In the first part of the post, I answered what, exactly, an ‘employee’ is; I’ll now turn to the implications for the future of the planning model.
Ultimately, the ongoing trend toward growing firms with a large cadre of employee advisors seems to be a tremendous positive for the financial planning profession.
First and foremost, the evolution of employee advisors at multiple tiers over the past decade essentially represents the creation of an advisor career track in the profession. While such a track is not always applied consistently at every firm, it is seen more and more commonly as firms grow and begin to standardize their structures. While many have lamented the lack of a career track for financial planners — and to be fair, the number of firms that have such a fully developed career track is still fairly small relative to the total size of the industry — the reality nonetheless is that a professional career track really is emerging.
In turn, the emergence of a career track gives at least some hope for financial planning to finally be able to better attract and retain talent, in a world where there are simply far too few younger advisors coming in to replace those who are retiring out (as Cerulli estimates the headcount for advisors will drop by nearly 10% in the next 5 years). In fact, the InvestmentNews study itself notes very specifically that larger ensemble firms are already beginning to use their fully fleshed-out career track as a tool to attract and retain younger advisor talent.

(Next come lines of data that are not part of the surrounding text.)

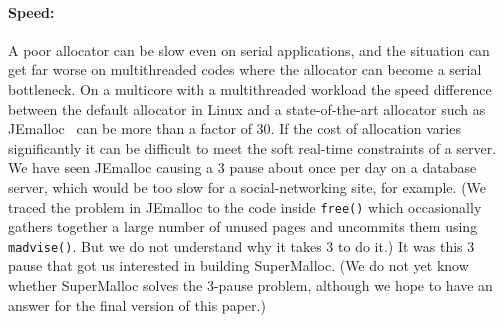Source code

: \documentclass{sigplanconf}
\newcommand{\code}[1]{\texttt{#1}}
\begin{document}
{\paragraph{Speed:}} A poor allocator can be slow even on serial
applications, and the situation can get far worse on multithreaded
codes where the allocator can become a serial bottleneck.  On a
multicore with a multithreaded workload the speed difference between
the default allocator in Linux \cite{Lea96} and a state-of-the-art
allocator such as JEmalloc~\cite{Evans06} can be more than a factor of
30.  If the cost of allocation varies significantly it can be
difficult to meet the soft real-time constraints of a server.  We have
seen JEmalloc causing a \unit{3}\second{} pause about once per day on
a database server, which would be too slow for a social-networking
site, for example. (We traced the problem in JEmalloc to the code
inside \code{free()} which occasionally gathers together a large
number of unused pages and uncommits them using \code{madvise()}.  But
we do not understand why it takes \unit{3}\second{} to do it.)  It was
this \unit{3}\second{} pause that got us interested in building
SuperMalloc.  (We do not yet know whether SuperMalloc solves the
\unit{3}\second{}-pause problem, although we hope to have an answer
for the final version of this paper.)
\end{document}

On the other hand, given how far behind the industry already is on attracting young talent and replenishing the pipeline, the question arises of whether this emergence of career tracks will be a way to shepherd young talent into the industry, or a squeeze that emerges for a shortage of it. Notably, the InvestmentNews study finds that median compensation for service advisors actually rose 8% in the past two years, but compensation for lead advisors is up almost 12%, and overall there is still a very significant jump from the average service advisor ($81,000 after 10 years) to the lead advisor ($134,000 after 15 years), suggesting that the real squeeze is for talented advisors who can be fully responsible and unsupervised in managing client relationships.
The challenge is that being capable of such responsibilities takes a significant amount of time to train and develop, and is not simply something to be resolved with an influx of new financial planners today. As a result, the danger is actually that firms behind on their hiring and training today will find it increasingly expensive to hire outside lead advisors to come in and hit the ground running, implying that the pressure is on now to begin building their internal pipelines (if they can). Conversely, the looming talent squeeze for the employee advisor paints a remarkably rosy picture for those “younger” planners today in their 20s, 30s and even early 40s, who may be working towards or reaching the 10- to 15-year mark on their careers. If those advisors can develop effective skillsets to not just deliver financial planning to their clients but be responsible for fully managing and retaining the relationship, the career outlook is bright, even if they have no interest in sales and business development.
For those who do have a business development skillset, the outlook is even better; the median time for partner-track advisors to have the opportunity for partnership is a remarkably short six years (by contrast, it’s typically 8-12 years in the legal and accounting professions), which speaks again to the dearth of available talent and the drive of firms to attract and retain capable advisors when they’re found.
The bottom line, though, is simply this: while the roots of financial planning may be in the insurance and investment sales industries, where you “ate what you killed” and every advisor was responsible for business development to survive, the growing size and scale of firms is beginning to separate the skillsets of those who grow the business from those who retain and service it. While it may be true that the greatest rewards will continue to accrue for those who can attract clients and develop business, this separation of duties in an otherwise lucrative industry means a growing number of opportunities for advisors that have nothing to do with sales and new clients and everything to do with servicing and retaining existing clients, and especially for those who can handle the responsibility of managing those relationships.
On the other hand, the emergence of such career tracks are far more difficult to flesh out in smaller firms, while the largest are using their career tracks as a tool to attract and retain talent, which means — similar to how marketing scales at larger firms, such that the big firms grow bigger while the small are “stuck” small - there is an emerging risk (or opportunity, depending on your perspective) that the larger firms will win the bulk of the industry’s future talent and that small firms may be “stuck” small and struggling to find the talent they need to grow.